Sewing machine terms from A to Z
The cylinder that holds the thread for the underside of the stitches formed by a sewing machine.
Bobbin work
Use specialist threads, yarns and ribbons that will not fit through the needle. Wind the threads onto the bobbin and sew from underneath the fabric to create decorative effects.
Computerised sewing machine
A computerised machine is ideal for sewers who want to advance their sewing abilities. If you want precise results, a computerised machine enables you to control the exact stitch length and width. This type of machine features a wide range of stitch designs and lettering styles to create bespoke projects - some machines feature the option to design your own stitches. Computerised machines also feature easy-to-use touch button control pads and LCD screens
Drop Feed
Allows the user to lower the feed dog out of the way for free motion sewing (usually for embroidery, monogramming and quilting)
Feed Dog
Saw shaped teeth that feed the fabric. As the needle stitches, the feed dogs grab the fabric, moving it under the presser foot
Innov-is Continuous Automatic Pressure System. Senses fabric thicknesses and adjusted the pressure for super smooth stitching over varying fabrics.
Knee Lift
Allows you to lift the foot of a sewing machine with your knee, and enables you to keep both hands free to handle large projects on the machine.
LED light
Provides clean and effective lighting to the sewing area while using a fraction of the power a traditional bulb uses. LED lights will last the lifetime of the machine.
Mechanical sewing machine
A mechanical sewing machine offers the user all the basic functions they would need and is a great introduction to the world of sewing. Features are selected using a jog-dial and the machine is controlled by a traditional foot pedal. Simplicity doesn't mean a compromise on features as even the basic machines have multiple stitch types - including different styles and widths - automatic needle threaders and bobbin winders.
Open toe foot
An open toe foot provides greater visibility of the needle area, and is ideal for securing edges of appliqué, Sewing curves, topstitching etc.

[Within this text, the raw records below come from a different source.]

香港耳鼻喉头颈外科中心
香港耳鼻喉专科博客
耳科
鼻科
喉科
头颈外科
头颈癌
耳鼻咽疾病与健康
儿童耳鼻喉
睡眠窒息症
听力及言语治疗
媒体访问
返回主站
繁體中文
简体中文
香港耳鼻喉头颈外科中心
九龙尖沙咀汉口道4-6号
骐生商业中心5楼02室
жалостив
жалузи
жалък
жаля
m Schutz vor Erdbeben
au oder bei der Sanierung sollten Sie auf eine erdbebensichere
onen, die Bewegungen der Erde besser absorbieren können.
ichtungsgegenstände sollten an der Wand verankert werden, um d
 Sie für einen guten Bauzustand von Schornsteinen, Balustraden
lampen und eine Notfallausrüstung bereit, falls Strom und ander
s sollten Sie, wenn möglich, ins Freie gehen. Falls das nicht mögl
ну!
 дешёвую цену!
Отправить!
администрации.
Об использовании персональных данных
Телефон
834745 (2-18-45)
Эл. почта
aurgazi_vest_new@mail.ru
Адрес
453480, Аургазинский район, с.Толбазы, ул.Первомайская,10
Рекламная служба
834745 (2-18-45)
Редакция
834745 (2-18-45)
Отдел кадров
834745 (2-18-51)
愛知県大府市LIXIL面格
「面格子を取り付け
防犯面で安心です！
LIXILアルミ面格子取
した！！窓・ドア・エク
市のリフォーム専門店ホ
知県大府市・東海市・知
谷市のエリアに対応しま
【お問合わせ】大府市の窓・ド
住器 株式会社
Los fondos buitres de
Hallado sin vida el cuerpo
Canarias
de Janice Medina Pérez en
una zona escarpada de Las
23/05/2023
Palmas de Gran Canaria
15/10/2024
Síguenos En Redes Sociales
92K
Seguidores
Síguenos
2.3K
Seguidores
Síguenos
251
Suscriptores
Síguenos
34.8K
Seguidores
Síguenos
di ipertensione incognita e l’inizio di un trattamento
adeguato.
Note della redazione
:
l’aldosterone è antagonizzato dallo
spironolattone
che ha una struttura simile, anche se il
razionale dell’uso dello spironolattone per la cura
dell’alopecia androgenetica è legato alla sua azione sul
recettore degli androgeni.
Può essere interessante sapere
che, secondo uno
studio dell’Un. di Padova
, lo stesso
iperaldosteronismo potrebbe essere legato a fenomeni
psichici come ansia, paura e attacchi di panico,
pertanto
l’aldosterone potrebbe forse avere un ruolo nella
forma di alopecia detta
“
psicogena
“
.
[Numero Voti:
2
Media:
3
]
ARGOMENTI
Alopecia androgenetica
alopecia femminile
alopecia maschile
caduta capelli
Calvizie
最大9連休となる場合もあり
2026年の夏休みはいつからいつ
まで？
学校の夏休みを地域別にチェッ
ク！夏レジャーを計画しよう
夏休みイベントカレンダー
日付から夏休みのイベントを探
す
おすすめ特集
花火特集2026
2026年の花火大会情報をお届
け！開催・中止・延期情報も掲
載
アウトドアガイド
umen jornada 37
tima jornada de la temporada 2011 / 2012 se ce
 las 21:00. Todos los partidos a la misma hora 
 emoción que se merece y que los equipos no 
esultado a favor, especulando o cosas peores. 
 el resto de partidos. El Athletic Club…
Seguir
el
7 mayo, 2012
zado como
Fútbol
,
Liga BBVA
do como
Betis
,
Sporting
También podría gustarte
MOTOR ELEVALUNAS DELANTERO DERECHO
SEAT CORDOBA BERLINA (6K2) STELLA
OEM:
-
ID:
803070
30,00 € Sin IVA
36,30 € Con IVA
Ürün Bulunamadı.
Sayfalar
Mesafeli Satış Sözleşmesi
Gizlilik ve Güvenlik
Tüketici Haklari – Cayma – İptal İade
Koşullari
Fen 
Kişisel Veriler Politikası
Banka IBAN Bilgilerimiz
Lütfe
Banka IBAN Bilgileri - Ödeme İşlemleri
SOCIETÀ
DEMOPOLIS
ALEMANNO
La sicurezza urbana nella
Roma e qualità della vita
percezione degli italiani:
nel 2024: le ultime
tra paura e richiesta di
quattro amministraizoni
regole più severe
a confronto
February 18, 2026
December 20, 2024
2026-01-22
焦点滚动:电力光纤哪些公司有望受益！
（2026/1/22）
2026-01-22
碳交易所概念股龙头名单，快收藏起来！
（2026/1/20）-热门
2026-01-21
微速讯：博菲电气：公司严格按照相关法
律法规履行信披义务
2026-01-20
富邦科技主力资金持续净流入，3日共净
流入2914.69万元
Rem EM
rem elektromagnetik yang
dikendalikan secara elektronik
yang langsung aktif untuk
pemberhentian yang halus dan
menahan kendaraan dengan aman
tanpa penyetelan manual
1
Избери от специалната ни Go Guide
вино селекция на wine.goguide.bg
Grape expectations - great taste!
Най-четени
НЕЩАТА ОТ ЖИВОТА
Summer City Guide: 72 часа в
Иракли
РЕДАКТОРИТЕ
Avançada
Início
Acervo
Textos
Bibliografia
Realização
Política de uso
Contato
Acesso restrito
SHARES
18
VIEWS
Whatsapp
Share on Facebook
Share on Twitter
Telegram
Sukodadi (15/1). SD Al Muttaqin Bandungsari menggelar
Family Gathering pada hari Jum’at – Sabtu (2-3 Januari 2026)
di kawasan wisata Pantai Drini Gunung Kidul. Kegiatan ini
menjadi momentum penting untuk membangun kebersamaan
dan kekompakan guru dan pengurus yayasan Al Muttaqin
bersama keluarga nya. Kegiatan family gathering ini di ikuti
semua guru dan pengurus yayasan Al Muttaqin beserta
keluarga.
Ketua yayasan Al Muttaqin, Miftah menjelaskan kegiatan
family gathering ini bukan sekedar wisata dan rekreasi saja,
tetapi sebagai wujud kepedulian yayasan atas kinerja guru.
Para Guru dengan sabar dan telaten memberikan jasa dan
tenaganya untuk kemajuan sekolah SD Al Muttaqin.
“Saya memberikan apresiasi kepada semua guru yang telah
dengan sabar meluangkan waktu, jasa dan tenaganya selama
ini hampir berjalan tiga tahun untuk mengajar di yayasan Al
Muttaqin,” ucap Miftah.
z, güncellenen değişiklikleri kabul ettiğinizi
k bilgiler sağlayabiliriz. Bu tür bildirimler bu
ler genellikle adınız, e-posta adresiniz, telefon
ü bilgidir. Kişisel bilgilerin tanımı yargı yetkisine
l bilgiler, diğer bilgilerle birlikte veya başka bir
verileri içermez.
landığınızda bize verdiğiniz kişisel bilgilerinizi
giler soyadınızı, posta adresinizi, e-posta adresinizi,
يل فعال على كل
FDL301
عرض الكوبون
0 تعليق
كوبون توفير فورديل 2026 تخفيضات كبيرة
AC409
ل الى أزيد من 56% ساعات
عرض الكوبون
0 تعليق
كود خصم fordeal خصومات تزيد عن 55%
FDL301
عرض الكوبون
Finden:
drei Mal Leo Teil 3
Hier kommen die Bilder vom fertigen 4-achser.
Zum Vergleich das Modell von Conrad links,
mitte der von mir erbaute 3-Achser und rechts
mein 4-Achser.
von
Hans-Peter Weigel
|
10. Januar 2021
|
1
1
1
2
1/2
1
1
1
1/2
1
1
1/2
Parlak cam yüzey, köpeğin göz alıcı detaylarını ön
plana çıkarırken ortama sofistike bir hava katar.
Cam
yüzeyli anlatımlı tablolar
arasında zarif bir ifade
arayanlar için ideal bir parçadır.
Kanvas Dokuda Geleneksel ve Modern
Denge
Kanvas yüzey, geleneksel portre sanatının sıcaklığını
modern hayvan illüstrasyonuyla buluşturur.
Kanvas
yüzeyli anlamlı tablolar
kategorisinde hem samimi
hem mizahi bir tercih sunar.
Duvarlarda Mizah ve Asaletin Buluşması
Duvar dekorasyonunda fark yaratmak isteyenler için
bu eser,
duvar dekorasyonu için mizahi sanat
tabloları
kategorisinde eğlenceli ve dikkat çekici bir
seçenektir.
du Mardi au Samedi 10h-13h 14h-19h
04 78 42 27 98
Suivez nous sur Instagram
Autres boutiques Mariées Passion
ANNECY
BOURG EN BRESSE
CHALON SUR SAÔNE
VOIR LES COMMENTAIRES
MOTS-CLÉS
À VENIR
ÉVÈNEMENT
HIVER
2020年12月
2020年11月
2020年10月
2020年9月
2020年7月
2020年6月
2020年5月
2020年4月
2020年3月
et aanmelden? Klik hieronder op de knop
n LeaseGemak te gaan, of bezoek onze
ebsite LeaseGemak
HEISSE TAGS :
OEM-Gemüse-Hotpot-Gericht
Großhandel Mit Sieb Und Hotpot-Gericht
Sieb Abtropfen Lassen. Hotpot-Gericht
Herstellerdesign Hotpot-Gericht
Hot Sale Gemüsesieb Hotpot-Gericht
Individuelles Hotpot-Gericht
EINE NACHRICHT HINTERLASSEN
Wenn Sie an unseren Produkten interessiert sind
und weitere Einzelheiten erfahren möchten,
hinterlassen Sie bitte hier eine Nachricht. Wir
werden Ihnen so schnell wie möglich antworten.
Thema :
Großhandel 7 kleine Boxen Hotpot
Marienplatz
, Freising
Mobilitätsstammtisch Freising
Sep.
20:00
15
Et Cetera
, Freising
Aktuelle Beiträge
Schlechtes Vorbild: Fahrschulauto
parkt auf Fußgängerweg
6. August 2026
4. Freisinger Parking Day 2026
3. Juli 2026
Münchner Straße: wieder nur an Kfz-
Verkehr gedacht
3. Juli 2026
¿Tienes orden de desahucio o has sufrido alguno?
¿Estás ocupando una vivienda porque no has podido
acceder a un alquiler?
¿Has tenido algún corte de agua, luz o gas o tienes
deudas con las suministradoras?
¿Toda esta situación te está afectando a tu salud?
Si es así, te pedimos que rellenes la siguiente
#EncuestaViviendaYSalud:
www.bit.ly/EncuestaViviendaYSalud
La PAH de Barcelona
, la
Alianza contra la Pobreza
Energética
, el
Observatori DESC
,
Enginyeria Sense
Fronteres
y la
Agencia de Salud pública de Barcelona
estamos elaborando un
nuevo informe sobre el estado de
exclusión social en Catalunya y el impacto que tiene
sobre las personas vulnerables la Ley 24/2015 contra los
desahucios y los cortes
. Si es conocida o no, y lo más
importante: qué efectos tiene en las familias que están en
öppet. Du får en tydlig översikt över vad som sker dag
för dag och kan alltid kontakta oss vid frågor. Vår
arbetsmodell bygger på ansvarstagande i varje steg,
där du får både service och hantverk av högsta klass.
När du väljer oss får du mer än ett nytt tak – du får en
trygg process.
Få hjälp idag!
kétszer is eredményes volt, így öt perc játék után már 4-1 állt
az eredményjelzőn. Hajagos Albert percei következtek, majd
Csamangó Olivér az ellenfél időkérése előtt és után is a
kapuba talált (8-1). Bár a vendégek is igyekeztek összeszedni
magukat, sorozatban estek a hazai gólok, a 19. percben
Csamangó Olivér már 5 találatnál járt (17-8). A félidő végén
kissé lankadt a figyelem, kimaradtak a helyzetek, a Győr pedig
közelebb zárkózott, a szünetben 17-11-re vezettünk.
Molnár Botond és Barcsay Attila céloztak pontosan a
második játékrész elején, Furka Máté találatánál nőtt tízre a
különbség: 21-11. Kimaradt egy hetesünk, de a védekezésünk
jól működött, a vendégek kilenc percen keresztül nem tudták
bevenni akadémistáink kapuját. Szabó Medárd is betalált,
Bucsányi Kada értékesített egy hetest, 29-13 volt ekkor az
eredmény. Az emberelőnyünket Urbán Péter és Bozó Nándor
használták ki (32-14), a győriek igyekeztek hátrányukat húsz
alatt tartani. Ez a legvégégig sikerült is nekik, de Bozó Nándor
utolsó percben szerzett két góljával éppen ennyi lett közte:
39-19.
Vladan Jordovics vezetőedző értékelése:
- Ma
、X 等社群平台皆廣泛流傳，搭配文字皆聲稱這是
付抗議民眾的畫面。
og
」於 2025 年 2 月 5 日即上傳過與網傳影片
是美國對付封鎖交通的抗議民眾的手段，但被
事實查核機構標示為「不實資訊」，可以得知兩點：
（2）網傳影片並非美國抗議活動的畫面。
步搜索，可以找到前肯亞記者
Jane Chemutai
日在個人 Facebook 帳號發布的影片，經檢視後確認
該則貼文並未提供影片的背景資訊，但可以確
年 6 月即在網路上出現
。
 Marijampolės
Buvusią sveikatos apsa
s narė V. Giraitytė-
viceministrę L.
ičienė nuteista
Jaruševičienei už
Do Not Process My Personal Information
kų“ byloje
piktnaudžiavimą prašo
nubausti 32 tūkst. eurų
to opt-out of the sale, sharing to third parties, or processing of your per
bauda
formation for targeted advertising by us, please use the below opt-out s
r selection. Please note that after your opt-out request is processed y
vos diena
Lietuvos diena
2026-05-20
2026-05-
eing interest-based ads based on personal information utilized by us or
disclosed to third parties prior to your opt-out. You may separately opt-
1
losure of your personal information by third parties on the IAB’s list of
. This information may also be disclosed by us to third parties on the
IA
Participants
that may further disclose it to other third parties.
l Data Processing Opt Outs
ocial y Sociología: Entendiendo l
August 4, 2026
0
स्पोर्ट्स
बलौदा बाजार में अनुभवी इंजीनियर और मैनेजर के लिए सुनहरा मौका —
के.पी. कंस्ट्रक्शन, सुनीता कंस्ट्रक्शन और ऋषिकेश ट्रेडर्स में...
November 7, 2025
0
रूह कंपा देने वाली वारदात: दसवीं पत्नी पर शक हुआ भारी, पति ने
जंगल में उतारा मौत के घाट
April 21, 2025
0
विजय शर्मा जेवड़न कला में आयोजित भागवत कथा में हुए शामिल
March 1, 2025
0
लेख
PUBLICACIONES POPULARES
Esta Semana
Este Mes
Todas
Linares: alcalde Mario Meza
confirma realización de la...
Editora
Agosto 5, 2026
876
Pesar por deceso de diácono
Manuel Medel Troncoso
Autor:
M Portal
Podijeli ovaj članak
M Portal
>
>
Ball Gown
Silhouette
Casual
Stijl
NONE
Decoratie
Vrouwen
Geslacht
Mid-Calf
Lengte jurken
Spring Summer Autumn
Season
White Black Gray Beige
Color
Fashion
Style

Overlockers are finishing machines and are used to sew hems, trim excess fabrics, and overlock raw edges in one step to prevent fraying. Overlockers are ideal for simple projects like clothing alterations and sewing knitted fabrics.
Pivoting function
The Pivoting function raises the presser foot automatically whilst the needle is still in the fabric, for easy and accurate rotation of fabric.
Presser Foot
A standard sewing foot, designed to hold the fabric in place whilst it's being stitched.
Presser foot lever
The presser foot lever is used to lower and raise the presser foot.
Quilting Foot
A spring loaded foot which raises and lowers with the needle to allow fabric to be moved between stitches. Ideal quilting, darning and free motion stitching.
Ruffler foot
A Ruffler foot make ruffles with evenly spaced tucks and gathers. As the ruffling blade on the lower portion of the presser foot is moved forward, its teeth cath the fabric and force it forward into gathers or tucks.
Slide speed control
Allows precise adjustment of the sewing speed whilst sewing.
Square Feed Drive System (SFDS)
Square Feed Drive System features a longer sewing foot and improved feed design to give a smooth even feeding action for superior stitch quality on any weight of fabric.
Start/Stop button
Allows sewers to operate a sewing machine without using the foot pedal. Start and stop the machine by pressing a button.
Walking Foot
For use when sewing multiple layers of fabric or when matching fabric prints
Wide Table
An optional accessory item to increase the working area of a sewing machine. It makes handling large projects such as quilts or curtains easier.